0.00000000,0.42857143,0.57142857,0.00000000,70.00000000,1.00061741,1.00002238,22.40000000,24.85000000,30.75000000,8.10000000,1.00015876,1.00294701,0.99736059,-44.57995000,1.00166700,0.99966561,-0.00003286,0.00030157,1.00252034,49.18000000,40.96386000,19.74918000,-62.22000000
0.00000000,0.09090909,0.72727273,0.18181818,110.00000000,0.99963650,0.99928427,19.19000000,28.89000000,26.65000000,8.60000000,0.99939526,1.00217111,0.99660950,12.04301000,1.00082978,0.99883018,0.00008147,0.00026953,1.00153663,53.70000000,84.81013000,49.33018000,-42.22000000
0.00000000,0.20000000,0.80000000,0.00000000,-100.00000000,1.00034178,1.00016118,19.04000000,27.35000000,36.43000000,9.00000000,1.00028776,1.00300655,0.99756896,-40.34054000,1.00162433,0.99962294,-0.00000094,0.00019842,1.00235166,48.98000000,73.17073000,64.22563000,-62.22000000
0.00000000,0.07407407,0.92592593,0.00000000,540.00000000,0.99554634,0.99608051,20.92000000,32.90000000,20.02000000,12.60000000,0.99583374,0.99957548,0.99209201,166.35514000,0.99723072,0.99523842,0.00069929,0.00025201,0.99342482,67.12000000,89.24051000,83.36000000,-4.23000000
1.00000000,0.30769231,0.53846154,0.15384615,-130.00000000,0.99639984,0.99731696,21.73000000,29.41000000,17.35000000,12.20000000,0.99672034,1.00037538,0.99306530,119.32773000,0.99799071,0.99599723,0.00083646,0.00027643,0.99429023,64.25000000,86.70213000,86.32629000,-13.89000000
1.00000000,0.20000000,0.20000000,0.60000000,50.00000000,0.99590955,0.99698694,24.48000000,37.15000000,15.04000000,12.90000000,0.99618042,1.00005922,0.99230162,123.46570000,0.99737959,0.99538689,0.00105610,0.00034937,0.99368338,66.72000000,87.79070000,86.43382000,-1.39000000

I get the below loss and no matter how many epochs, switching between activation functions, optimizer. I understand that this is because of the mean of the output over my dataset is between 122-124 this is why i always get this value.

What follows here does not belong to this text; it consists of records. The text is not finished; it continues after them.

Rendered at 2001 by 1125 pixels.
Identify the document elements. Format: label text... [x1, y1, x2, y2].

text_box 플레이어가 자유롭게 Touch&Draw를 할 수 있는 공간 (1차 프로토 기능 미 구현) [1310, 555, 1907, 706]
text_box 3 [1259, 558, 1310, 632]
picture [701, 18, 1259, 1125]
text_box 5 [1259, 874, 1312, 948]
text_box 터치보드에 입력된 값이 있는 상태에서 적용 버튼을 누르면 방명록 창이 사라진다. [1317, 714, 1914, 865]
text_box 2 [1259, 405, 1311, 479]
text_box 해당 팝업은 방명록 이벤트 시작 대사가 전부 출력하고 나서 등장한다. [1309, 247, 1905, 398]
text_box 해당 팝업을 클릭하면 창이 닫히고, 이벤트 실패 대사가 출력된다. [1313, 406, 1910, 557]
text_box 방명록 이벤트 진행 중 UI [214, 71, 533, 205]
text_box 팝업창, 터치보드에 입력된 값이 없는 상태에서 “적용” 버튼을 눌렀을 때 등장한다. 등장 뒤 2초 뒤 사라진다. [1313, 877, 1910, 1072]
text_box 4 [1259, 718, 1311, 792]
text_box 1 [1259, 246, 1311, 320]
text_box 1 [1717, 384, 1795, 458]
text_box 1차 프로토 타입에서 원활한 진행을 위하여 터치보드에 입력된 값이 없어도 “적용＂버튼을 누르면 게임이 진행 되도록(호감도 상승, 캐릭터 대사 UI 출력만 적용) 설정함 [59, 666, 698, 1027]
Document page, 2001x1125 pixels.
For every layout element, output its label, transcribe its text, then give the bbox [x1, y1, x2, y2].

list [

297055/297071 [============================>.] - ETA: 0s - loss: 22789.0087 - mean_absolute_error: 123.0670
297071/297071 [==============================] - 144s 486us/step - loss: 22788.9740 - mean_absolute_error: 123.0673 - val_loss: 10519.1722 - val_mean_absolute_error: 79.3461

And by testing the prediction using the below code:

pred = model.predict(X_test)
print('\n\nactual', 'predicted', sep='\t')
for actual, predicted in zip(y_test, pred.squeeze()):
    print(actual.squeeze(), predicted, sep='\t')

I get the below output:
for linear activation at the output layer

20.0    -0.059563223
-22.0   -0.059563223
-55.0   -0.059563223

for relu activation at the output layer:

235.0 0.0
-170.0 0.0
154.0 0.0

And Sigmoid:

-54.0   1.4216835e-36
-39.0   0.0
66.0    2.0888916e-37

Is there a way to predict continuous integers like above ?

Is it the activation function ?

Is it an issue of feature selection ?

Is it an architectural issue, maybe LSTM is better ?

Also any recommendation regarding the kernel size, filters, loss, activation and optimizer is so much appreciate.